Task objective: For the word "anchor", state how many lines below contain it. Give no other text.

• • •

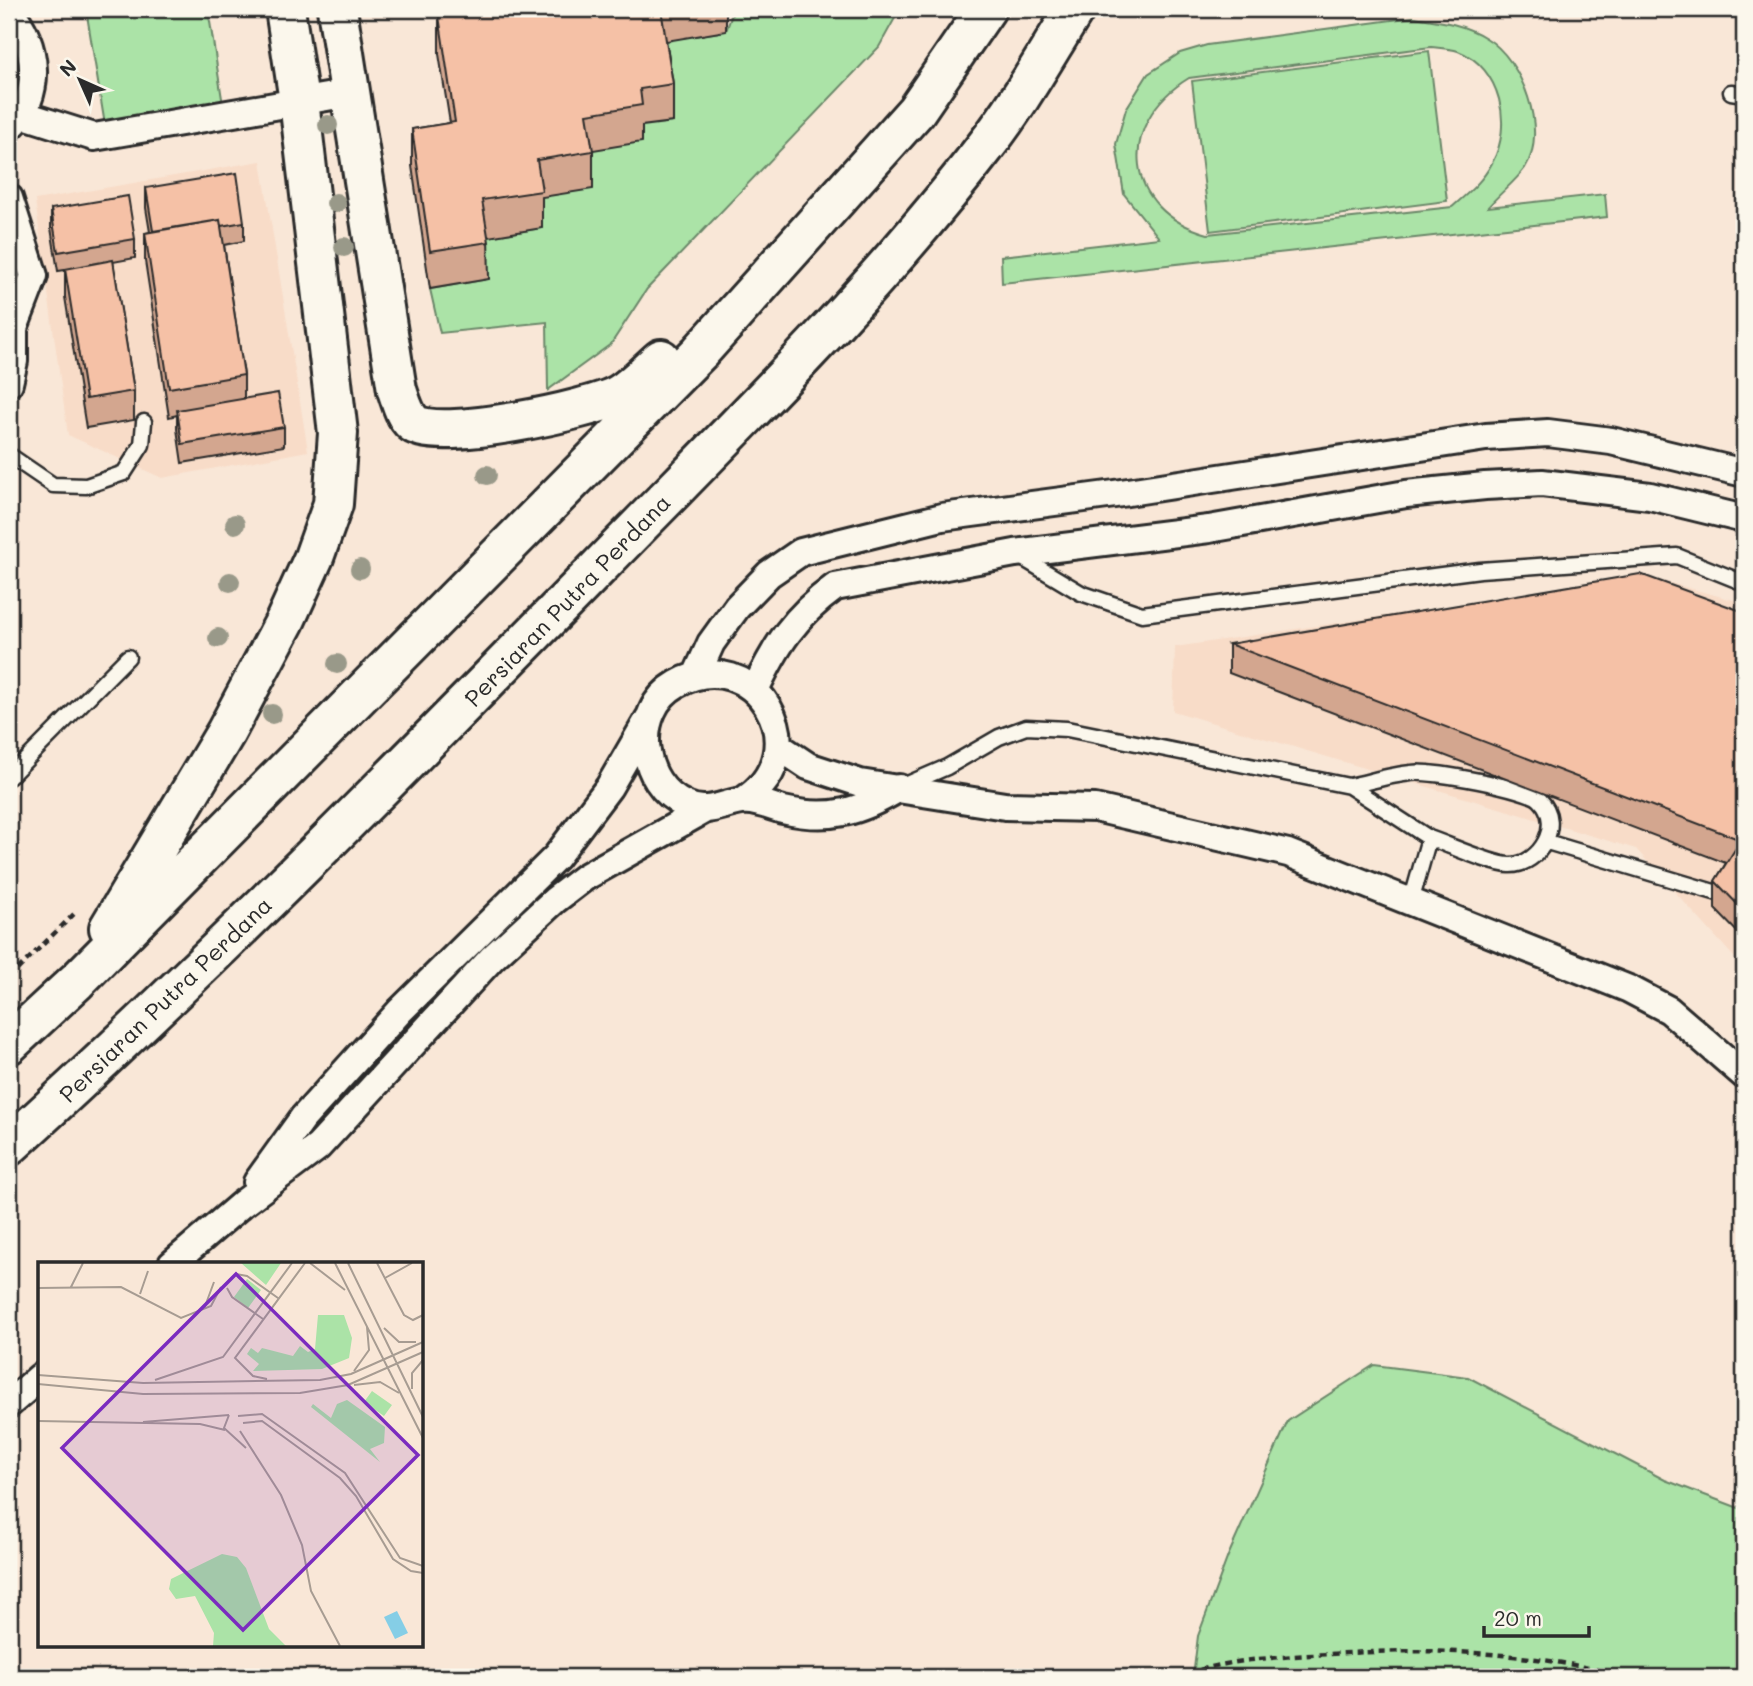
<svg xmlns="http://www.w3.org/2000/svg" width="1753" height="1686" viewBox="0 0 1753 1686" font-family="Mali,sans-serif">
	<rect width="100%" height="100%" fill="#f9e7d7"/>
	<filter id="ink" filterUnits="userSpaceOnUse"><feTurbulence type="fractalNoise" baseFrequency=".0143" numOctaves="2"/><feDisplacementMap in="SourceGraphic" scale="14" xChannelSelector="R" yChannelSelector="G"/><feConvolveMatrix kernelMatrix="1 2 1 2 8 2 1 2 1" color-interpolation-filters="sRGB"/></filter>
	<g filter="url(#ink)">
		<path fill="#f8dcc8" d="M261 161 308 451 162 478 68 435 35 200Z
			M1648 577 1744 603V968L1636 849 1173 711 1175 647Z"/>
		<path fill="#abe3a7" stroke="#6b8769" stroke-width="2" fill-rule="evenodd" d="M86 9H208L223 105 105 125Z
			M734 9H900L879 47 647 289 611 344 548 390 547 322 440 333 430 289 489 279 482 238 542 228 537 198 587 151 640 127 660 41 726 31Z
			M1414 17C1440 21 1464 24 1486 38 1522 59 1549 131 1525 168 1515 182 1499 194 1488 207L1605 194 1607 217 1002 283 1001 256 1159 238 1124 194 1116 144 1126 109 1148 74 1180 53 1207 45ZM1431 47C1439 48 1450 48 1458 51 1501 67 1513 126 1492 163 1483 181 1467 194 1452 207L1208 234C1123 211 1115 123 1189 78Z
			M1429 51 1447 201 1210 231 1192 81Z
			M1374 1365 1468 1377 1665 1480 1744 1510V1677H1193L1198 1636 1228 1556 1288 1421Z"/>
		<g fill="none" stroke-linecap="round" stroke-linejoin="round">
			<defs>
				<path id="service" d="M1731 92 1744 94
					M9 455 53 485 86 486 124 473 142 445 144 422
					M1019 556 1081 593 1142 614 1480 570 1677 556 1744 583
					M9 777 128 657
					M903 786 947 767 999 737 1026 727 1067 729 1349 786 1429 838 1411 902
					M1349 786C1369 782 1390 775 1411 773 1429 770 1529 788 1540 800 1564 824 1540 865 1510 865 1493 865 1447 844 1429 838
					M1547 842 1724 895"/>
				<path id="minor" d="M9 10C38 43 44 96 9 128
					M21 114 94 137 350 93
					M9 198 34 276 14 328V361L9 383
					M696 676 711 643 737 607 769 574 801 552 942 517 1115 494 1486 437 1548 433 1611 441 1744 473
					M755 690C776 645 794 617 835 587L1015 553 1209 529 1406 494 1485 486 1542 483 1650 496 1744 519
					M778 746 808 766 860 783 1005 806 1095 808 1288 853 1629 989 1669 1010 1744 1075
					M744 800C820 750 754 641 677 684 631 710 638 784 686 805 706 815 722 804 742 801 754 799 772 807 783 810 829 821 860 812 899 788
					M257 1182 303 1118 400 1011 556 857 609 787 649 718
					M172 1264 242 1204 318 1147 492 958 555 900 585 877 704 810
					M9 1404 40 1377"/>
				<path id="secondary" d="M337 9 397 390C401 401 404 415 413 423 434 443 594 410 620 394 635 385 648 370 661 359
					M109 928 226 732 285 621 314 557 333 504 338 433 299 101 285 9
					M9 1044 77 981 700 352 916 111 986 9
					M9 1146C212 962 405 765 597 569 730 432 869 298 985 147 1019 104 1046 55 1075 9"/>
			</defs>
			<use href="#service" stroke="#2b2b2b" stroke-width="19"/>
			<use href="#minor" stroke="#2b2b2b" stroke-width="32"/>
			<use href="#secondary" stroke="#2b2b2b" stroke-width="44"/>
			<path stroke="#2b2b2b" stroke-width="4.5" stroke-dasharray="7 5" stroke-linecap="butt" d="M9 978 75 913
				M1177 1677C1227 1659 1277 1657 1329 1654 1429 1648 1527 1650 1625 1677"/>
			<use href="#service" stroke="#fbf7ec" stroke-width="14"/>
			<use href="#minor" stroke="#fbf7ec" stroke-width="26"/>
			<use href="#secondary" stroke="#fbf7ec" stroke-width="38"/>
		</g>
		<g fill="#999989">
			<circle cx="328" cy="125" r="10"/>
			<circle cx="336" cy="203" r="10"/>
			<circle cx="344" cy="247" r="10"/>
			<circle cx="487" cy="475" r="10"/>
			<circle cx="235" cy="524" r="10"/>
			<circle cx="360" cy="569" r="10"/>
			<circle cx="230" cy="582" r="10"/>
			<circle cx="218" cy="638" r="10"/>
			<circle cx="337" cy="664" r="10"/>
			<circle cx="272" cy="714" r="10"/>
		</g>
		<path fill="#d3a68f" stroke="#2b2b2b" stroke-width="2" d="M485 9H726V31L666 41 673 84V122L642 126V142L593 150V189L542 197V228L488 237 489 279 430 289 412 166V129L450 123 439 54V16Z
			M146 188 244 222V241L224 245 244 375V398L284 427V446L182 463 177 429V415L169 417 145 261V233L150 232 146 208Z
			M51 209 135 239V258L113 262 134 391V420L86 428 65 297V270L58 271 51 228Z
			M1744 612V939L1715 909V881L1726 863 1229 673V644Z"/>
		<path fill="#f5c1a6" stroke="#2b2b2b" stroke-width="2" d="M485 9H661L673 84 640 89 642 105 587 114 593 151 537 160 542 191 482 200 489 242 430 251 412 129 455 122 439 16Z
			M237 173 244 222 221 226 220 220 153 231 146 188Z
			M128 196 135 239 58 252 51 209Z
			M220 220 244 375 169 388 145 233Z
			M113 260 134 391 86 399 65 269Z
			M278 393 284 427 182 444 177 410Z
			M1640 574 1744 612V911L1715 881 1741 840 1229 644Z"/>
	</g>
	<g text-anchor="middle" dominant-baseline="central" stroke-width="5" stroke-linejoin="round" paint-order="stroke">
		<g font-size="23" fill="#2b2b2b" stroke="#fbf7ec">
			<text transform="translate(567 600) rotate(-46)">Persiaran Putra Perdana</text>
			<text transform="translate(165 999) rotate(-44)">Persiaran Putra Perdana</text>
		</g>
	</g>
	<g transform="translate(38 1262)">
		<rect width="385" height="385" fill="#f9e7d7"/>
		<path d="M203 1H243L228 23ZM209 17 223 28 210 46 196 35ZM280 53H306L314 76 311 96 284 107 215 109 221 102 209 92 213 86 220 91 224 86 255 94 262 84 270 90 277 87ZM334 129 354 143 346 154 326 140ZM309 138 347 165 346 181 332 187 342 200 273 145 275 142 293 156 299 142ZM184 292 199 295 208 306 231 367 248 384H175L176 371 157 334 138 337 131 327 133 317Z" fill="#abe3a7"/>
		<path d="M359 349 370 371 357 377 346 355Z" fill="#85cee6"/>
		<path fill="none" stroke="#a79c92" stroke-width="2" d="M272 1 307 28M297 1 385 176M310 1 385 155M339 1 366 53 375 58 385 53M198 12 209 14 240 36M347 16 374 1M33 25 45 1M0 26 83 25 143 56 173 44 183 25M189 26 194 35 225 57M102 32 110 9M166 47 176 20M346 66 361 80H378M316 109 331 88 329 65M0 113 105 121 282 118 313 112 385 80M229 117 215 114 197 96 267 1M117 118 185 95 254 1M0 122 105 132 262 131 310 123 385 90M316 123 342 120 361 131M374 127V111L385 98M191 153 186 166 208 186M200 154 224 152 307 211 362 296 385 304M0 159 162 162 187 168M105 160 191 153M205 161 224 159 302 216 318 234 355 297 373 309 385 311M202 169 243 233 264 283 273 329 302 384"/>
		<path fill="#7b2cbf" fill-opacity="0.15" stroke="#7b2cbf" stroke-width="3.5" d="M198 12 380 193 205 368 24 186Z"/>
		<rect width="385" height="385" fill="none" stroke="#2b2b2b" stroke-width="3.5"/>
	</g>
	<rect width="1753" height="1686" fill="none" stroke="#fbf7ec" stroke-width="35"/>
	<rect x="18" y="18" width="1718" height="1651" fill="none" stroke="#2b2b2b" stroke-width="2.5" filter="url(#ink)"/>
	<g transform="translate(80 80) rotate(315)" stroke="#fbf7ec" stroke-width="5" paint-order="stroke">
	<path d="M0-5L12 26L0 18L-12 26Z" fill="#2b2b2b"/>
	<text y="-10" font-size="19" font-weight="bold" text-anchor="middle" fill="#2b2b2b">N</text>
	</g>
	<path d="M1484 1626v10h105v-10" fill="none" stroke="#2b2b2b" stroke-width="3.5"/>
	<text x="1494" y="1626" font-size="21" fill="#2b2b2b" stroke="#fbf7ec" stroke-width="5" paint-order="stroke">20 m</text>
</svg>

• • •

Reply: 2